Cet indicateur central est complété par une trentaine d'indicateurs complémentaires illustrant dix sous-objectifs (intensité de la pauvreté, taux de difficultés de conditions de vie, taux de pauvreté ancré dans le temps des moins de 18 ans, taux de travailleurs pauvres...). Ces indicateurs sont soit issus de la statistique publique (3) - et, pour la plupart, suivis par l'Observatoire national de la pauvreté et de l'exclusion sociale (ONPES) -, soit des indicateurs transversaux d'inclusion sociale (indicateurs européens).
Ainsi, par exemple, l'indicateur « intensité de la pauvreté » - dont l'objectif est de traduire l'évolution de la lutte contre la pauvreté monétaire et les inégalités - permet d'appréhender la répartition des revenus des personnes pauvres. Il mesure l'écart entre le seuil de pauvreté et le revenu médian des personnes vivant sous le seuil de pauvreté monétaire, rapporté au seuil de pauvreté. Plus ce chiffre est important, plus le revenu médian de la population pauvre est éloigné du seuil de pauvreté, explique le tableau de bord. En 2005, l'intensité de la pauvreté s'établissait à 18,2, contre 16,3 en 2002 (+ 10 %). Autre indicateur : le taux de travailleurs pauvres, mesure de l'amélioration de la qualité de l'emploi. Il est défini comme la proportion de travailleurs pauvres parmi l'ensemble de la population active occupée et fait intervenir deux critères : le niveau de vie des personnes et leur activité. Ainsi est identifiée comme tel toute personne ayant été en emploi pendant au moins sept mois sur les 12 mois de la période de référence et ayant un niveau de vie inférieur à 60 % du revenu médian. En 2005, la France comptait 1,5 million de travailleurs pauvres (soit 6,4 % de la population active occupée) (4), un chiffre qui a augmenté de 21 % entre 2003 et cette même date.

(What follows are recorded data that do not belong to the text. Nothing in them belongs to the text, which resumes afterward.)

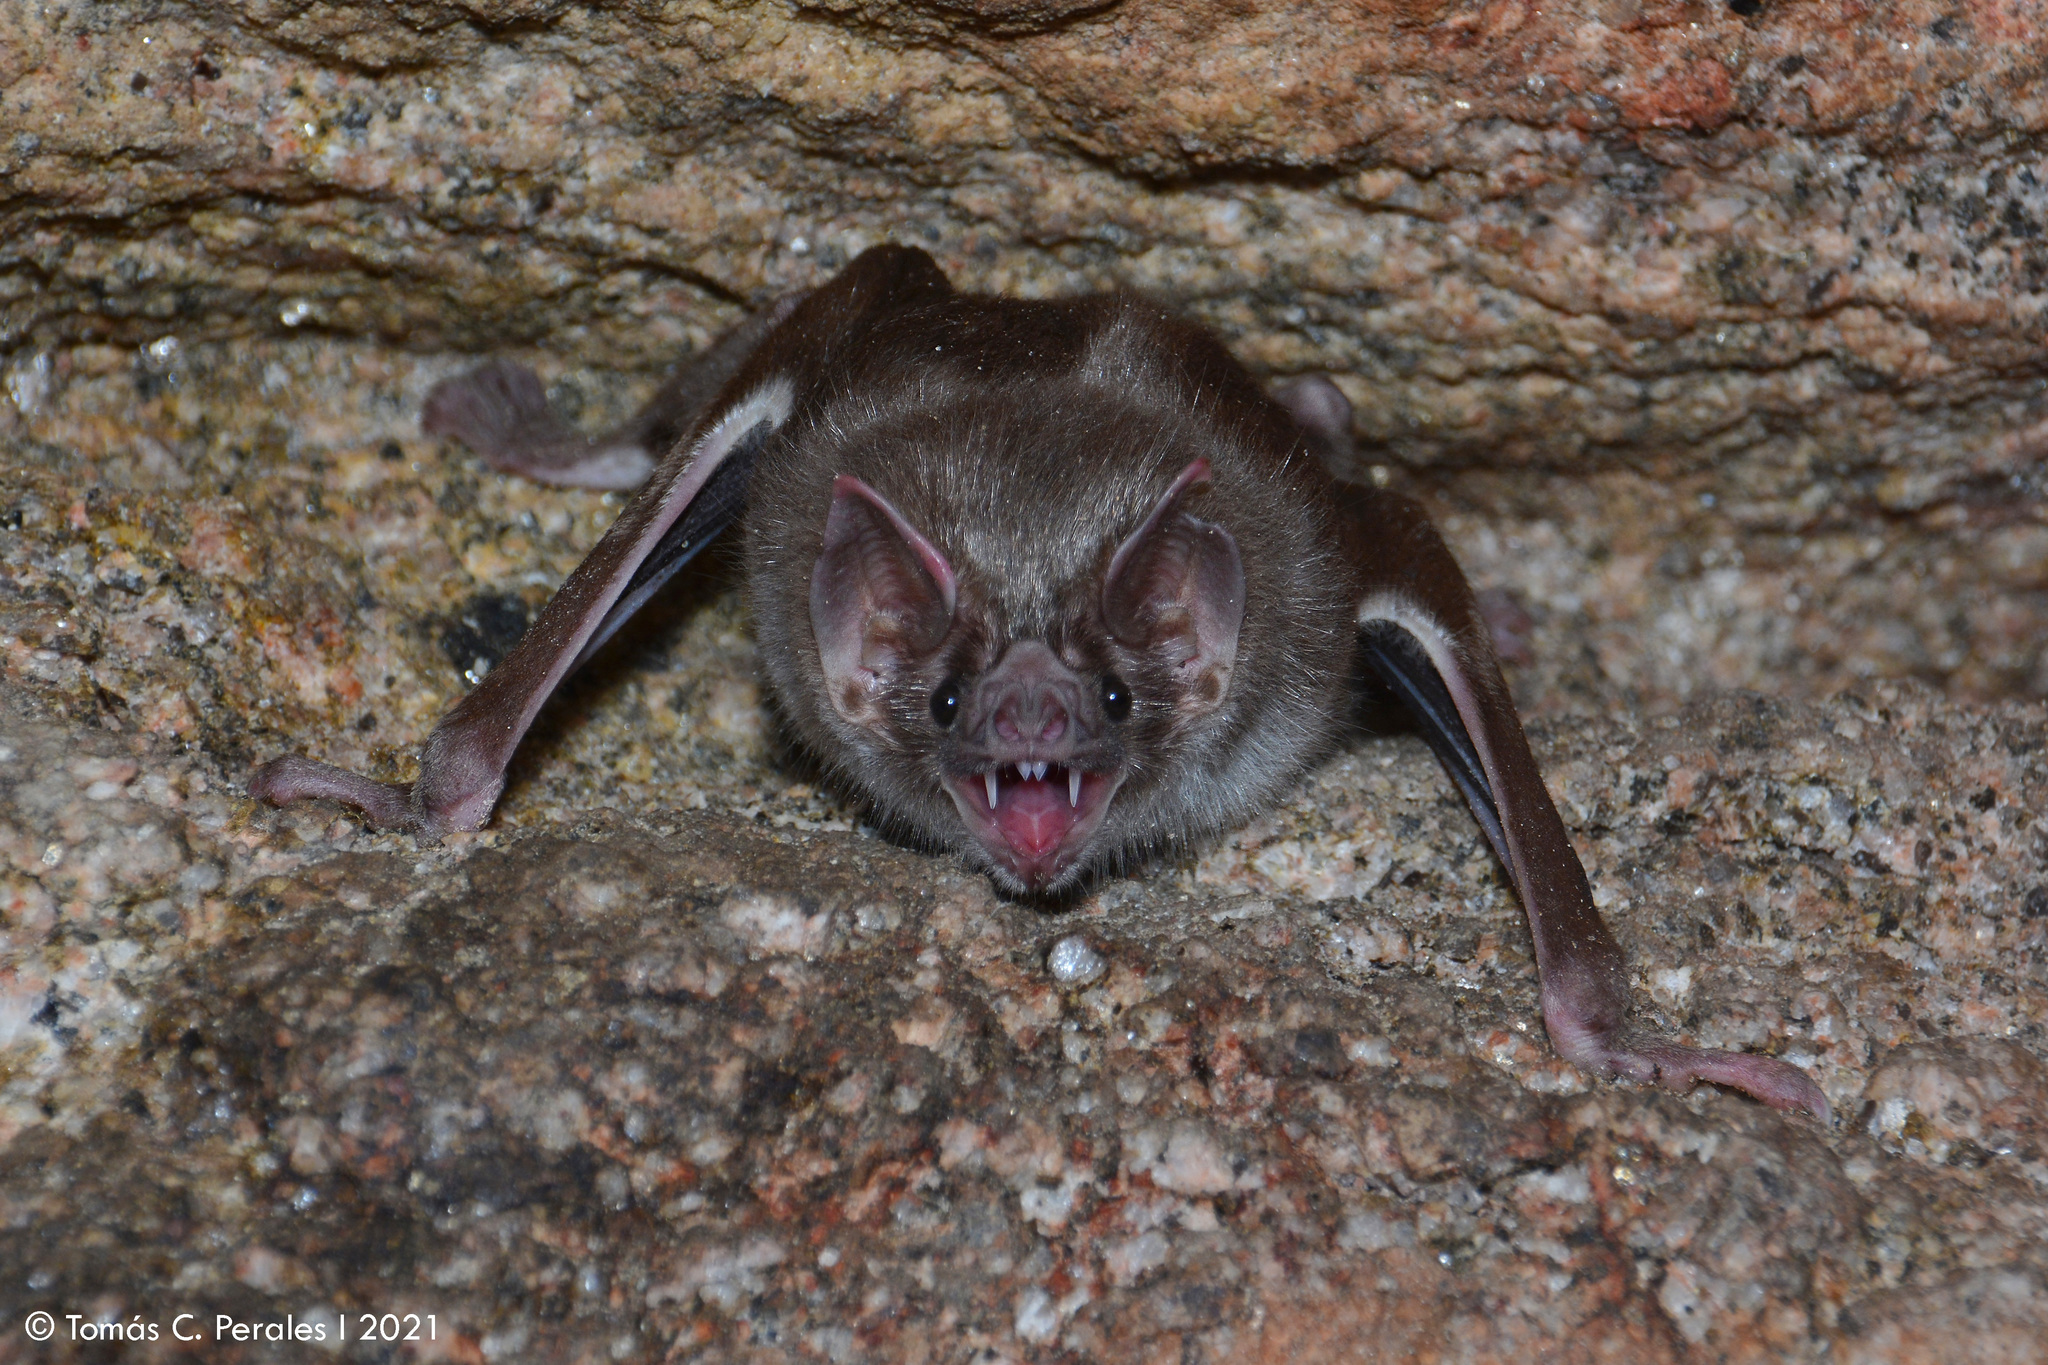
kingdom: Animalia
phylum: Chordata
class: Mammalia
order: Chiroptera
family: Phyllostomidae
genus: Desmodus
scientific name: Desmodus rotundus
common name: Common vampire bat
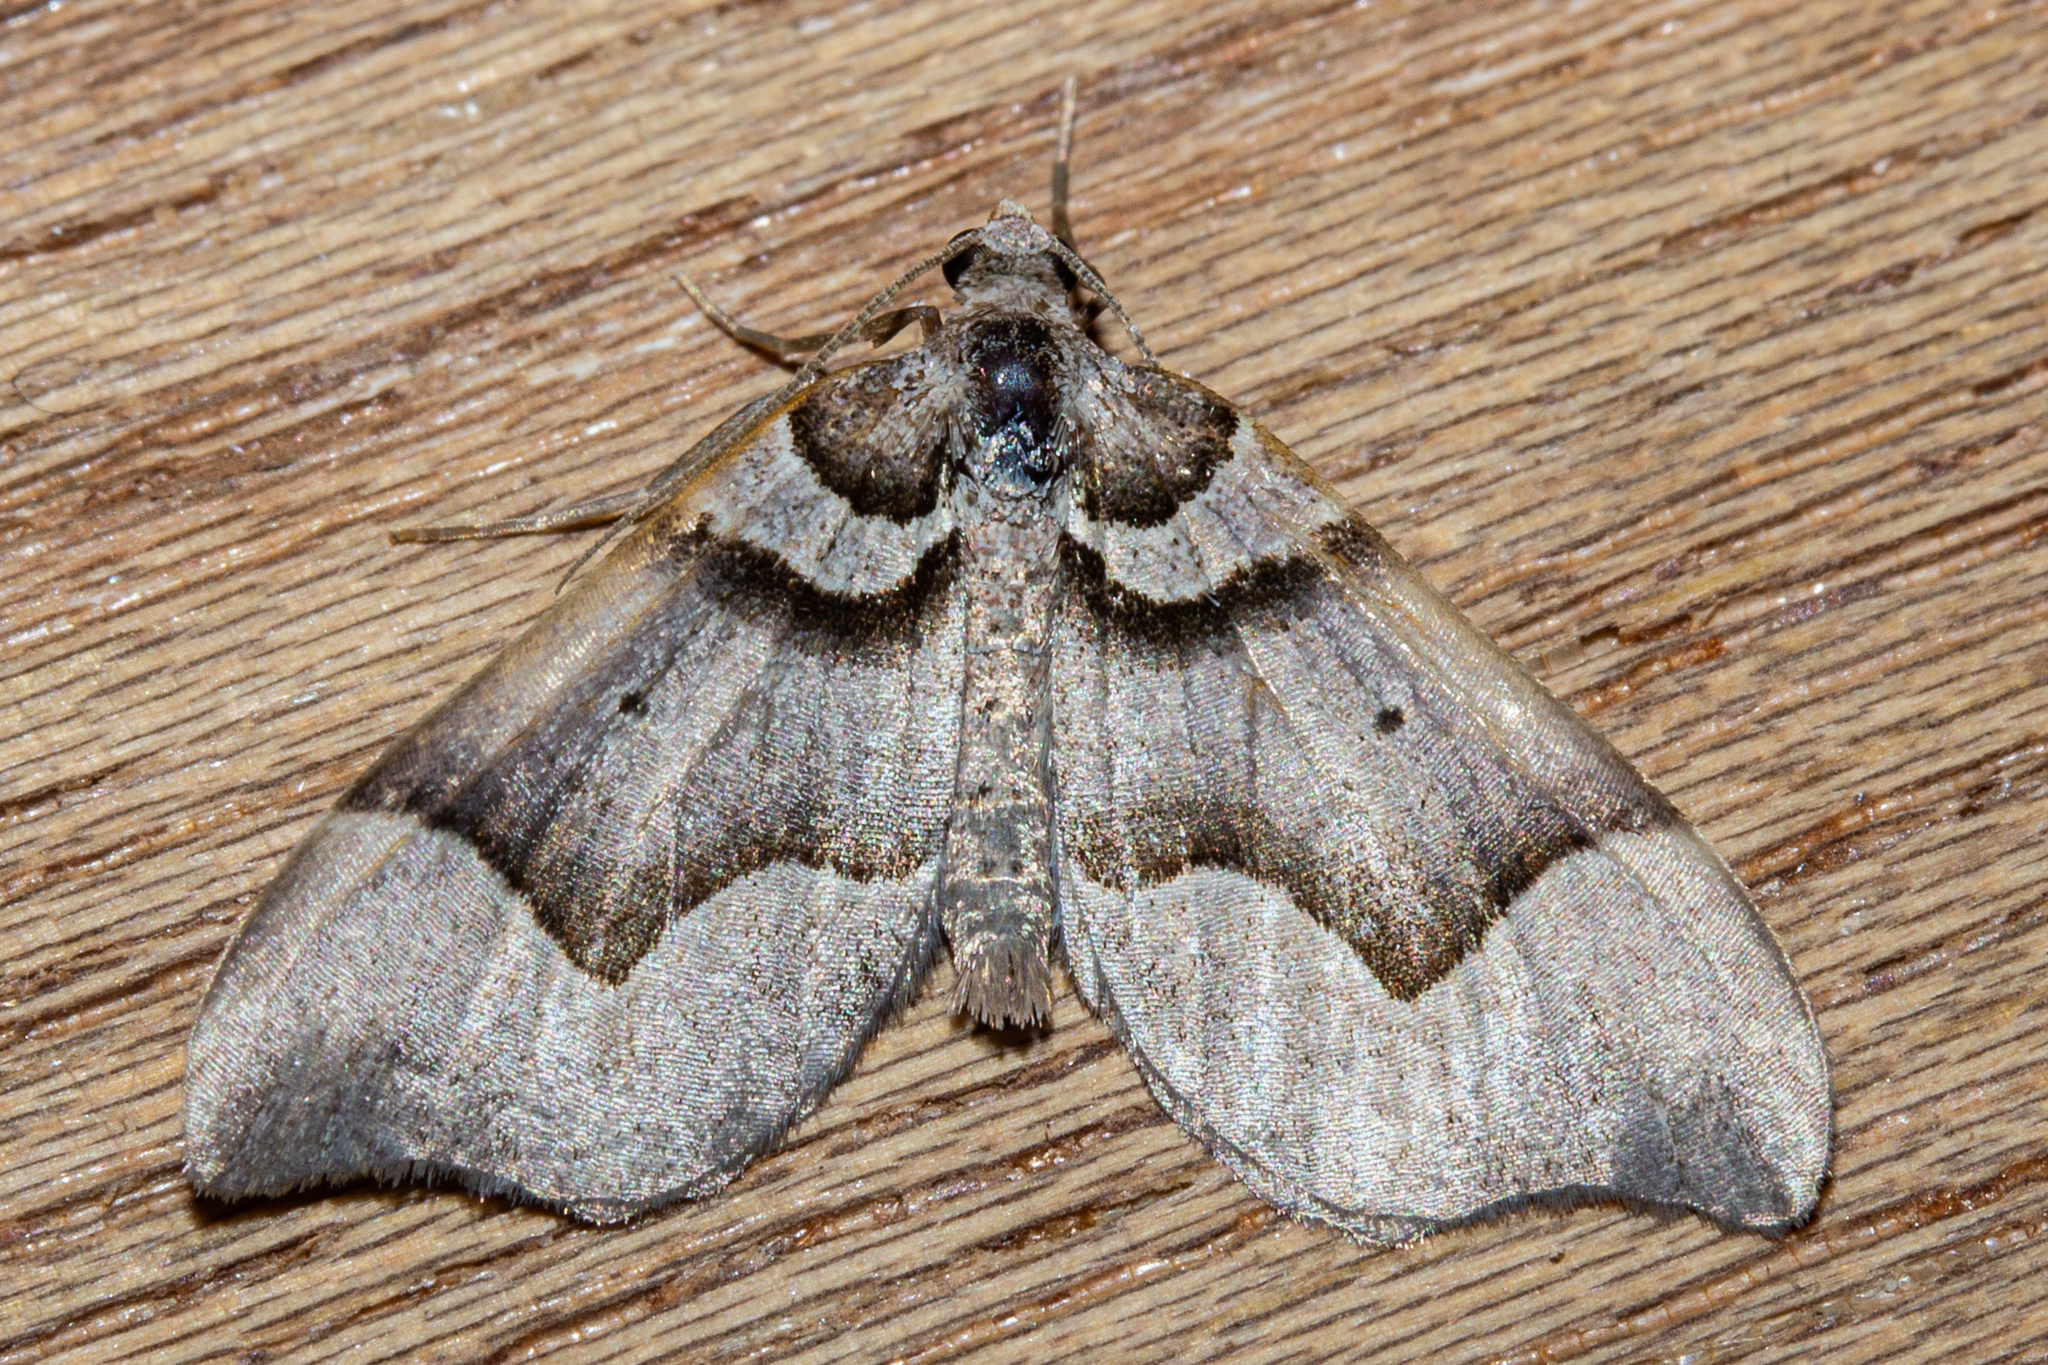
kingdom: Animalia
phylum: Arthropoda
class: Insecta
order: Lepidoptera
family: Geometridae
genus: Helastia
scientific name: Helastia triphragma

Lors d'une réunion de consultation sur le tableau de bord, le 27 mars dernier, le Haut Commissaire a indiqué que l'ONPES réfléchissait également à des « indicateurs d'alerte, issus d'enquêtes auprès des acteurs de l'insertion ou des données associatives, qui pourront compléter ce nouvel outil ». « Dans les domaines de la santé et du logement, ce tableau de bord général devra être complété par des tableaux thématiques, intégrant une liste plus détaillée d'indicateurs, permettant d'appréhender toutes les facettes du phénomène », a-t-il ajouté, tout en rappelant qu'il devra prendre en compte systématiquement l'impact des réformes en cours. Martin Hirsch a également regretté que ce tableau de bord ne prenne pas assez en compte la pauvreté des personnes âgées et a suggéré qu'elle fasse l'objet d'un « objectif spécifique, accompagné d'un indicateur à définir ».
(1) Document disponible sur
(3) Le Haut Commissariat admet cependant que ce choix a une « limite forte, surtout dans une logique d'évaluation de l'action publique : le décalage temporel est parfois important avant de disposer des informations. D'autre part, les enquêtes qui alimentent une partie de ces indicateurs prennent mal en compte certaines catégories de ménages, comme les sans-domicile. »
(4) Chiffre obtenu en prenant en compte la définition européenne de la notion de travailleur pauvre.